* Records from a data source
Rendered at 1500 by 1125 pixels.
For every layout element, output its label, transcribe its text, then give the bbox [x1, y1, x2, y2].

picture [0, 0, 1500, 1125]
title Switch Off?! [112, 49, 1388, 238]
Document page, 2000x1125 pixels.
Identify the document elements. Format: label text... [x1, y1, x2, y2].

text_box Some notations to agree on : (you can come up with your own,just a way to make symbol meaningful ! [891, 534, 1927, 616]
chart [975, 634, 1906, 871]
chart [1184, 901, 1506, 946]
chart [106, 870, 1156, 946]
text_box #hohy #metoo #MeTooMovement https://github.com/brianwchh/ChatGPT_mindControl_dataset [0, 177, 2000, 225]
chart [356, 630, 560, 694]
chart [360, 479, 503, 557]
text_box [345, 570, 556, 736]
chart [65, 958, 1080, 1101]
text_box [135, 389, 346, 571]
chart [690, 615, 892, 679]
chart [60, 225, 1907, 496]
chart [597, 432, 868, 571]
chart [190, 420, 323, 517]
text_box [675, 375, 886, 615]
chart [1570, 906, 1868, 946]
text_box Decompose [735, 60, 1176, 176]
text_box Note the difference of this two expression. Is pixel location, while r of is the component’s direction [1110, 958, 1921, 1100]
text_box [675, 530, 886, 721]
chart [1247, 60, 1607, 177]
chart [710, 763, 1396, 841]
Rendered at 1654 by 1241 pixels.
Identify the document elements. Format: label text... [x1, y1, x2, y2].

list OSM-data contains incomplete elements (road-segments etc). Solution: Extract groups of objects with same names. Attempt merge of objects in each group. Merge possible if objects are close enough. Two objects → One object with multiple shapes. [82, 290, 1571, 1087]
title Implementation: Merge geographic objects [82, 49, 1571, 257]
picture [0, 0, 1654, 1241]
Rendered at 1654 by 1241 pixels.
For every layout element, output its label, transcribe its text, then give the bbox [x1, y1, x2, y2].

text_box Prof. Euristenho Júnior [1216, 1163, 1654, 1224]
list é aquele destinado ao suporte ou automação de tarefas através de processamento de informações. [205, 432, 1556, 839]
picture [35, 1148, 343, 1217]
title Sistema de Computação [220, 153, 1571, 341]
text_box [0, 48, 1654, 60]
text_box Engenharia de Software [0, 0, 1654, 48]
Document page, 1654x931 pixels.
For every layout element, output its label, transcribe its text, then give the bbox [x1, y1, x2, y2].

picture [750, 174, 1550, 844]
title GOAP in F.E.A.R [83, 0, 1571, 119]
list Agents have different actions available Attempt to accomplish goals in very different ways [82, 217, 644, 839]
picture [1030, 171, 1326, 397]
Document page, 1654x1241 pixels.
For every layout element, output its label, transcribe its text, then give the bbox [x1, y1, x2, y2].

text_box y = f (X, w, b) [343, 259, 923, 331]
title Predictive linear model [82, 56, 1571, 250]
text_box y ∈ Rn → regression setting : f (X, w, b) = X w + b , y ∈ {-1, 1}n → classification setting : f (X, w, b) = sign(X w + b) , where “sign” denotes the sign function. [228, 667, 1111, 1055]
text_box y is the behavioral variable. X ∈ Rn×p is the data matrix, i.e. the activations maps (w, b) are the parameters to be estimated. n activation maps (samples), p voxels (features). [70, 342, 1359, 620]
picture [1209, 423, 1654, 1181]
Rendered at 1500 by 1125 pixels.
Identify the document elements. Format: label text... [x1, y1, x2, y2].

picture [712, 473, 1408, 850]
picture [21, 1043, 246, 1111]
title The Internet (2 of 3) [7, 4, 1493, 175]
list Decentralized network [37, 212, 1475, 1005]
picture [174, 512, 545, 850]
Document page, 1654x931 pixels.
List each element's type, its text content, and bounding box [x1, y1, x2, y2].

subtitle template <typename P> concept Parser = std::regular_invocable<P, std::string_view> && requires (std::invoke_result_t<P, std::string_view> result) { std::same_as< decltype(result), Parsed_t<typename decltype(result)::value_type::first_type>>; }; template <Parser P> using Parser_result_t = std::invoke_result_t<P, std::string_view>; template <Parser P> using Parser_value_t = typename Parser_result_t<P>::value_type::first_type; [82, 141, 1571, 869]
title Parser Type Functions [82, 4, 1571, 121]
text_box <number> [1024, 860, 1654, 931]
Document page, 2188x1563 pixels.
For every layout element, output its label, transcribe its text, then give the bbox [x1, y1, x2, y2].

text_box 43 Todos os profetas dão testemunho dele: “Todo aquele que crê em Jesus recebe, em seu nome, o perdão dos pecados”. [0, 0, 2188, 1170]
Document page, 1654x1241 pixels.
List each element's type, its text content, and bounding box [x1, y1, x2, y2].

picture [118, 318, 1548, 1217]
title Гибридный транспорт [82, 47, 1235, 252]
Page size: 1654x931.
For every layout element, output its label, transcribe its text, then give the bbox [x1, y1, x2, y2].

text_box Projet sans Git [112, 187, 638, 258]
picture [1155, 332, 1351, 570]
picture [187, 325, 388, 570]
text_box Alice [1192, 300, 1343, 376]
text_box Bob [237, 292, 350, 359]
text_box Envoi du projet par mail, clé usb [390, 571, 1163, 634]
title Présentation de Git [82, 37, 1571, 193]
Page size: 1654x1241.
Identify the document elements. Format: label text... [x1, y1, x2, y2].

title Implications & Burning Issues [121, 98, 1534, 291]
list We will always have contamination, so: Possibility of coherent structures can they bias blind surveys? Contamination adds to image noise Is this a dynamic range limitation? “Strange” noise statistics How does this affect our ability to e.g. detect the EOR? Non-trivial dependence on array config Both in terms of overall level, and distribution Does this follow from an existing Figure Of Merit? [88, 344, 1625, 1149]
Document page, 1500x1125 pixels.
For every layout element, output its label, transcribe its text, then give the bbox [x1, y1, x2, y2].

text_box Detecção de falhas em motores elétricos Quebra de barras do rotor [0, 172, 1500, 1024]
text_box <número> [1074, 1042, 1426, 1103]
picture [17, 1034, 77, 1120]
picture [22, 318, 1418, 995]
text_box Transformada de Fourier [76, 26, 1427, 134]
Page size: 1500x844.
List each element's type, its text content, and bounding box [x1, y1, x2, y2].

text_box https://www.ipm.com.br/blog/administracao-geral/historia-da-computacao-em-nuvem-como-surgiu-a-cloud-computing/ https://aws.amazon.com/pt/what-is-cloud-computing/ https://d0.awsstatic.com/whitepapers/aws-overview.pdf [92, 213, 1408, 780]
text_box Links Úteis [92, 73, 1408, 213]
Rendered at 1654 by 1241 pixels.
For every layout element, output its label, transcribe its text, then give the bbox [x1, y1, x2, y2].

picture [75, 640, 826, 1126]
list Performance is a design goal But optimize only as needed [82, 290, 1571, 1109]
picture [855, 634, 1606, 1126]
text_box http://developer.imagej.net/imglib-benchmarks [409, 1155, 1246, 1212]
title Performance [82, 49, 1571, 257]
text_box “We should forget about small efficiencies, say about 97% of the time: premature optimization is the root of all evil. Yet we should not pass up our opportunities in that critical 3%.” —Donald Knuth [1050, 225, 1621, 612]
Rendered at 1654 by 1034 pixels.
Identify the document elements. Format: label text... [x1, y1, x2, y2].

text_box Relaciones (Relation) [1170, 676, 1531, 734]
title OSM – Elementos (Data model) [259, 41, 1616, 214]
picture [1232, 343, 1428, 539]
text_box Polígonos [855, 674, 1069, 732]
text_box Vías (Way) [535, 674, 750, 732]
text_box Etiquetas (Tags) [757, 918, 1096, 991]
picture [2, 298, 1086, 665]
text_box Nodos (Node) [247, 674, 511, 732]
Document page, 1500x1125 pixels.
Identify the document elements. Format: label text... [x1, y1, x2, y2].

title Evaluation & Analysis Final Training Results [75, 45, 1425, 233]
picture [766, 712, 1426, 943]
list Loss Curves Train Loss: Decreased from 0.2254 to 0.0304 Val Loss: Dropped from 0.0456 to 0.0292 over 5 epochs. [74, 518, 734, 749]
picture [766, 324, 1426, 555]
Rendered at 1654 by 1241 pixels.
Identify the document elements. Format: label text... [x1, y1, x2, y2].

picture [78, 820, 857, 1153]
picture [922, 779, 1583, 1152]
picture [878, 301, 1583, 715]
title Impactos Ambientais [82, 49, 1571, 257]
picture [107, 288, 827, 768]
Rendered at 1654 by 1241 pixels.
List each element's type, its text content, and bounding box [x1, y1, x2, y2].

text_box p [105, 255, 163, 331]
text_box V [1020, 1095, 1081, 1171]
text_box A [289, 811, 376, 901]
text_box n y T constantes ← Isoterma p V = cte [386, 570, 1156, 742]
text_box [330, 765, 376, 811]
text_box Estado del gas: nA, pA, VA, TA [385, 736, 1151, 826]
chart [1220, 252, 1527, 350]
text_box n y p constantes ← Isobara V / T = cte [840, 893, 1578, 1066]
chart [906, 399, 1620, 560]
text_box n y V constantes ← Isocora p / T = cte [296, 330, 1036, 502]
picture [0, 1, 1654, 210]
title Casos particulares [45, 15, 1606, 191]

* PROBLEM DETAILS
Can you turn the material, starting at its first line and ending at the line that contains "title Switch Off?! [112, 49, 1388, 238]", into a numbered list with blank lines left out?

* OUTPUT FOR THIS TASK
1. Rendered at 1500 by 1125 pixels.
2. For every layout element, output its label, transcribe its text, then give the bbox [x1, y1, x2, y2].
3. picture [0, 0, 1500, 1125]
4. title Switch Off?! [112, 49, 1388, 238]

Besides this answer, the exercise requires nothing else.